> _Texte à examiner_
Les sauvages beautés de la nature et la société des brebis, des veaux et des chameaux n’ont pas le pouvoir d’élever les coeurs vers Dieu. Ce ne sont ni les moutons du troupeau de David, ni les gigantesques palmiers de la demeure d’Abraham, qui ont fait de ces patriarches les héros de la foi. Ils ont été des témoins fidèles parce qu’ils ont suivi l’instinct de leur âme qui les poussait vers Dieu et qu’ils ont ouvert leur coeur au Tout-Puissant, afin qu’il y vînt faire sa demeure. Les fils de Jacob pouvaient aussi peu être préservés de la grossièreté par les charmes de la végétation ou du ciel étoilé, que les insulaires de la mer du Sud être gardés contre leur féroce cannibalisme par les beautés de leur contrée. Ne parlons plus des vertus purifiantes de la nature.

Une question plus difficile se présente. Comment se fait-il que l’exemple du père n’ait pas produit de meilleurs fruits chez les enfants ? Plus tard un esprit nouveau s’éveillera en eux, dû, sans doute, aux prières et à l’exemple du patriarche. Pour le moment ils sont plongés dans le mal. Rien d’étonnant. Chez Jacob lui-même l’homme intérieur avait eu de la peine à se développer. Les faiblesses du père étaient plus visibles que sa piété. Ajoutez à cela les troubles et les intrigues inséparables de la polygamie. Les fils de Jacob n’étaient pas toujours sous ses yeux. Le patriarche était vieux et par trop indulgent. Il habitait toujours au même endroit tandis que ses fils parcouraient à leur gré les montagnes et les plaines. Bientôt ils dégénérèrent, car aucune puissance ne s’opposait au mal qui les envahissait.

> _Consigne a_
Imprimez à l'identique le passage du texte sur Jacob et ses fils en commençant à « Une question plus » et en terminant à « qui les envahissait. ».

> _Données de travail_
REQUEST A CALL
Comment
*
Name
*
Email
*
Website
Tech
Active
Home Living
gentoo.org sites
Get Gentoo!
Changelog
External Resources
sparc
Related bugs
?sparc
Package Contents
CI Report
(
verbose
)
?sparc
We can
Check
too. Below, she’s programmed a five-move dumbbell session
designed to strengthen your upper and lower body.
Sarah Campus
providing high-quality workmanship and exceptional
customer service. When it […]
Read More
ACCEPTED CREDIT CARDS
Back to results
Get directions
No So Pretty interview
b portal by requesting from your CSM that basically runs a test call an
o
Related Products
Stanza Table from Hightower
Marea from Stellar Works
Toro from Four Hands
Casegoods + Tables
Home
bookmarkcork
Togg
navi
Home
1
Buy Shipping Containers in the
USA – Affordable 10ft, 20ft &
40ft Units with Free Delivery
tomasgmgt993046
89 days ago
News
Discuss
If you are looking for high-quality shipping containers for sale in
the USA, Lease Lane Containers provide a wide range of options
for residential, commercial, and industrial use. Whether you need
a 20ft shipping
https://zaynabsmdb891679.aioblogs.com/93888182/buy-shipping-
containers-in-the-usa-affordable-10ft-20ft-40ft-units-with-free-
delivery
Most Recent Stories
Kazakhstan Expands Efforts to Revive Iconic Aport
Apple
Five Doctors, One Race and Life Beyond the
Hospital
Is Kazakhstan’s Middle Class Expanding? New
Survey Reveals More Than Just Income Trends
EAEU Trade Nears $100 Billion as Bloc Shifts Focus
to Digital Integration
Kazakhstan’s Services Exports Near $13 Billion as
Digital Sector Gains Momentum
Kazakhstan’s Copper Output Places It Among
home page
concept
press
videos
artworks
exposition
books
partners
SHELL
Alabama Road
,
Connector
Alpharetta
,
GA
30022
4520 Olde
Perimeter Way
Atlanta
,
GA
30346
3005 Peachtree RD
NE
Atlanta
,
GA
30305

> _Consigne b_
Restituez sans changement les lignes des enregistrements en commençant au début des enregistrements et en terminant à la ligne qui contient « Toro from Four Hands », cette ligne comprise.

> _Corrigé détaillé a_
Une question plus difficile se présente. Comment se fait-il que l’exemple du père n’ait pas produit de meilleurs fruits chez les enfants ? Plus tard un esprit nouveau s’éveillera en eux, dû, sans doute, aux prières et à l’exemple du patriarche. Pour le moment ils sont plongés dans le mal. Rien d’étonnant. Chez Jacob lui-même l’homme intérieur avait eu de la peine à se développer. Les faiblesses du père étaient plus visibles que sa piété. Ajoutez à cela les troubles et les intrigues inséparables de la polygamie. Les fils de Jacob n’étaient pas toujours sous ses yeux. Le patriarche était vieux et par trop indulgent. Il habitait toujours au même endroit tandis que ses fils parcouraient à leur gré les montagnes et les plaines. Bientôt ils dégénérèrent, car aucune puissance ne s’opposait au mal qui les envahissait.

> _Corrigé détaillé b_
REQUEST A CALL
Comment
*
Name
*
Email
*
Website
Tech
Active
Home Living
gentoo.org sites
Get Gentoo!
Changelog
External Resources
sparc
Related bugs
?sparc
Package Contents
CI Report
(
verbose
)
?sparc
We can
Check
too. Below, she’s programmed a five-move dumbbell session
designed to strengthen your upper and lower body.
Sarah Campus
providing high-quality workmanship and exceptional
customer service. When it […]
Read More
ACCEPTED CREDIT CARDS
Back to results
Get directions
No So Pretty interview
b portal by requesting from your CSM that basically runs a test call an
o
Related Products
Stanza Table from Hightower
Marea from Stellar Works
Toro from Four Hands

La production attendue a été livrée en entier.